Task objective →
The stretch wanted below opens at the line containing "5 und nutzt ein Google Pixel." and closes at the line containing "Tischform: Rechteckig". Please return it exactly, with no other lines.

Raw data →

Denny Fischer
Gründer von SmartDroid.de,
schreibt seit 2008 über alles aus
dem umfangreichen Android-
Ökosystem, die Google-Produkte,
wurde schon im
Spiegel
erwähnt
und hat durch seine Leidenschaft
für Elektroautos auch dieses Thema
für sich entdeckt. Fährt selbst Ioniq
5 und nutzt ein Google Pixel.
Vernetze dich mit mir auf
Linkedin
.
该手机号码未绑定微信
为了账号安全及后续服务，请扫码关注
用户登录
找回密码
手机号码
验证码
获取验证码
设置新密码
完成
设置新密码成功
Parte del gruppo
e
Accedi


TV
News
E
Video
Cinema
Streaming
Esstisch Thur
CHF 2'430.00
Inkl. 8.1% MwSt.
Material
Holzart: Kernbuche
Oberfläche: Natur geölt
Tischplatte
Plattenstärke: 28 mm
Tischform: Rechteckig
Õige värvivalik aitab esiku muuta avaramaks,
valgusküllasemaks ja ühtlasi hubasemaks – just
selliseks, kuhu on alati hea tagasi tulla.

--

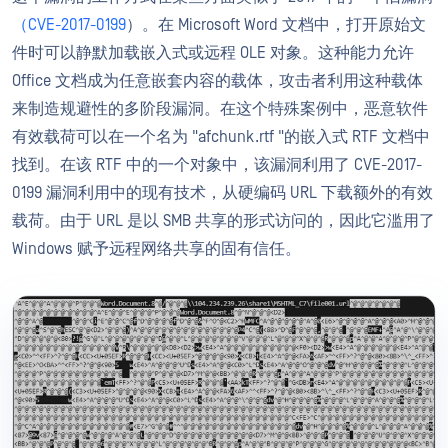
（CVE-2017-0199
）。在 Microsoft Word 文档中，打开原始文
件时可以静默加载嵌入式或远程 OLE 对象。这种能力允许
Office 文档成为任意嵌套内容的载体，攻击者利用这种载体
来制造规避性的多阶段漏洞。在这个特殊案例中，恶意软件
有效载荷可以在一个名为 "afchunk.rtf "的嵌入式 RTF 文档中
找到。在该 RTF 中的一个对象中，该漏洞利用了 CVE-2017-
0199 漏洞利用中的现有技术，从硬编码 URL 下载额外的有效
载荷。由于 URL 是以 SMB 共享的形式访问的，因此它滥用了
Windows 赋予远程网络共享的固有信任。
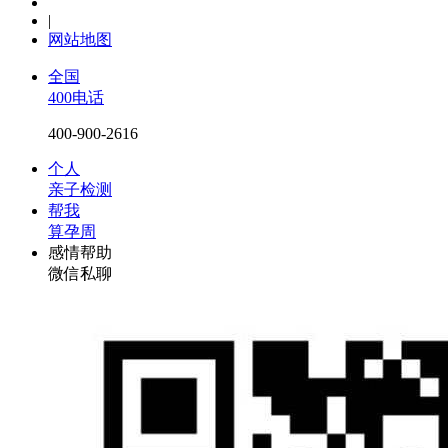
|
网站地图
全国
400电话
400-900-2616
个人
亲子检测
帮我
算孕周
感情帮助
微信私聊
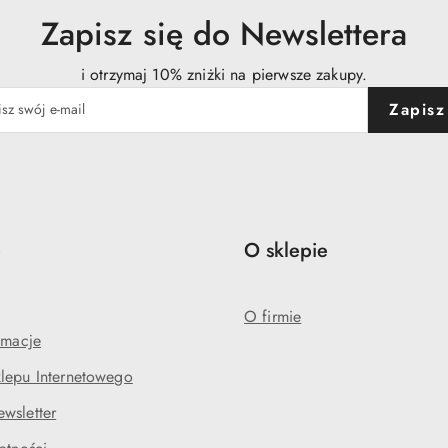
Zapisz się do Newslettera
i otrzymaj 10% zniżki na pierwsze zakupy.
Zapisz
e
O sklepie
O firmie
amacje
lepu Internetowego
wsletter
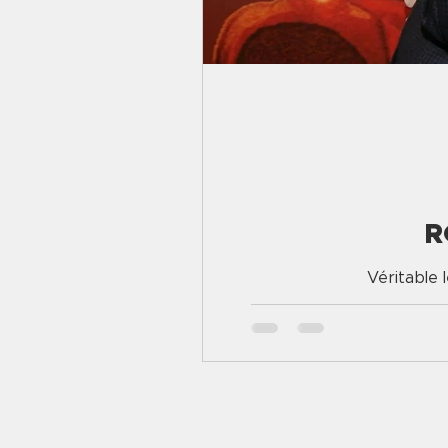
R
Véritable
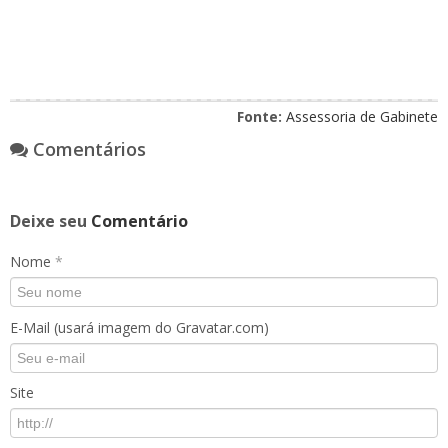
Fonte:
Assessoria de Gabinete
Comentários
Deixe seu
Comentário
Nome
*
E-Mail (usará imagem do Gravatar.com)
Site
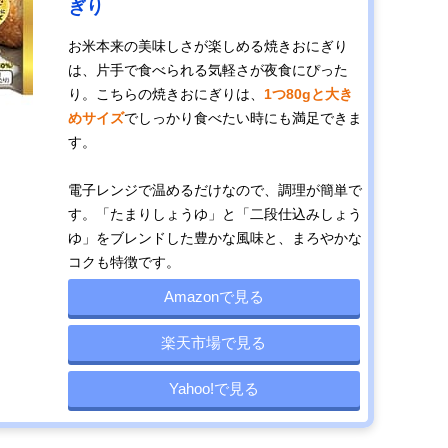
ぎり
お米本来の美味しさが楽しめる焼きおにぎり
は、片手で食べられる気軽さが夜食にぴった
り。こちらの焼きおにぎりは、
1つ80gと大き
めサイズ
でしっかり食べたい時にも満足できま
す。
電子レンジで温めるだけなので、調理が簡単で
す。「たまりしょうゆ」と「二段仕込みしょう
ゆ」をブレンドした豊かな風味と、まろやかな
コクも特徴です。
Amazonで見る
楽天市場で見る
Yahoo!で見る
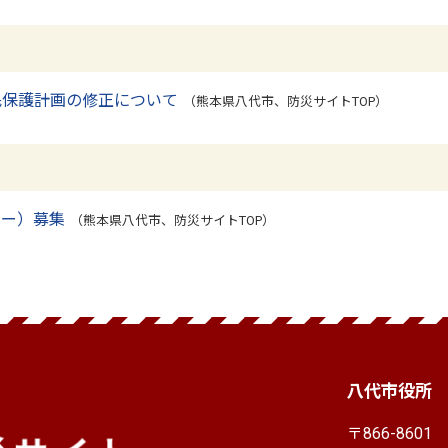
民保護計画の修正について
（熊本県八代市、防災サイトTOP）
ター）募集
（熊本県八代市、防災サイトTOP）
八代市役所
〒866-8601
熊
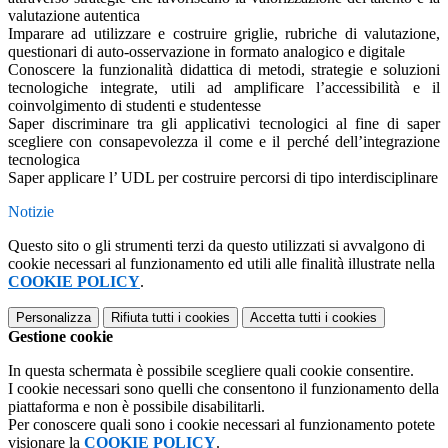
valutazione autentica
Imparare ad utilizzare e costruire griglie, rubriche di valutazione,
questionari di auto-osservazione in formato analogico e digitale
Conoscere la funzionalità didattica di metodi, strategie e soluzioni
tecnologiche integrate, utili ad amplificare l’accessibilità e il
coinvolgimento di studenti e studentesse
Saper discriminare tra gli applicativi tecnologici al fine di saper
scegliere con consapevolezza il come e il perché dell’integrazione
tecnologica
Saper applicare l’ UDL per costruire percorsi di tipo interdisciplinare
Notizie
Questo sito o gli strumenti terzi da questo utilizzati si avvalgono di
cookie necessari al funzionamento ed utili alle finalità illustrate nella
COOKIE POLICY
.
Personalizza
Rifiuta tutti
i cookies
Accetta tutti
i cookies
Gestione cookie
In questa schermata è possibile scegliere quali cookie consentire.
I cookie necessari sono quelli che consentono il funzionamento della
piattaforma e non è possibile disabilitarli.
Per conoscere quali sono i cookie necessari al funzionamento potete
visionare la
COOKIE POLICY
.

Problem solution →
5 und nutzt ein Google Pixel.
Vernetze dich mit mir auf
Linkedin
.
该手机号码未绑定微信
为了账号安全及后续服务，请扫码关注
用户登录
找回密码
手机号码
验证码
获取验证码
设置新密码
完成
设置新密码成功
Parte del gruppo
e
Accedi


TV
News
E
Video
Cinema
Streaming
Esstisch Thur
CHF 2'430.00
Inkl. 8.1% MwSt.
Material
Holzart: Kernbuche
Oberfläche: Natur geölt
Tischplatte
Plattenstärke: 28 mm
Tischform: Rechteckig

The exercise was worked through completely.